[Edu-sig] re: Python Programming: An Introduction to
ComputerScience
Michael McLay
mmclay at comcast.net
Wed Dec 17 17:16:00 EST 2003
On Wednesday 17 December 2003 04:31 pm, Guido van Rossum wrote:
> > Business people and 12 year olds have about the same level of
> > tolerance for learning arcane programming languages.
>
> I know I'm taking this out of context, but I think you're wrong about
> the 12 year olds. Teenagers will spend *endless* amounts of time
> decyphering arcane stuff if there's a bounty to be had. Witness all
> the young computer criminals -- they've had to master a lot of very
> arcane tools to perpetrate their crimes. Viruses for example are one
> of the the last kind of software industry that are still mostly
> written in assembler language.
That is certainly true for some teenagers today, but those aren't the ones
that are avoiding math and science classes.

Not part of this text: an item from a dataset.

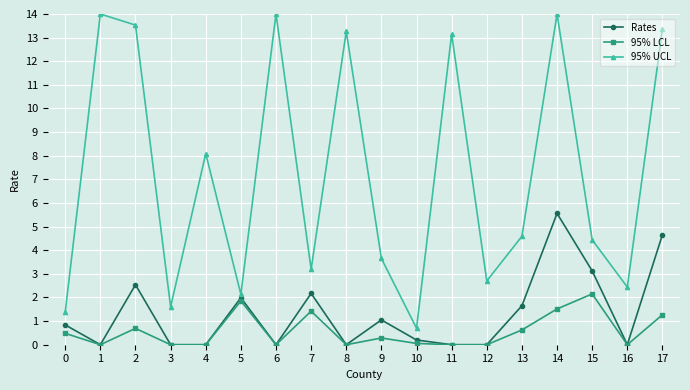

List the series in order of their peak value, lowest first.

95% LCL, Rates, 95% UCL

Even the shop class crowd has to
know about computers these days in order know how to re-program their car's
on-board-computer. But for a very large portion of students these incentives
aren't very interesting. They are looking for ways to avoid taking math and
science classes. They spend all of their spare time socializing. The closes
they come to science is when the are communicating in coded messages with
other members of there social group. There's also a group in the middle that
would be more willing to do learn math and science, if it were a little less
abstract and boring. The socialites will never change, but some of the kids
in the middle are reachable by reducing the investment required to get
something useful out of science and math.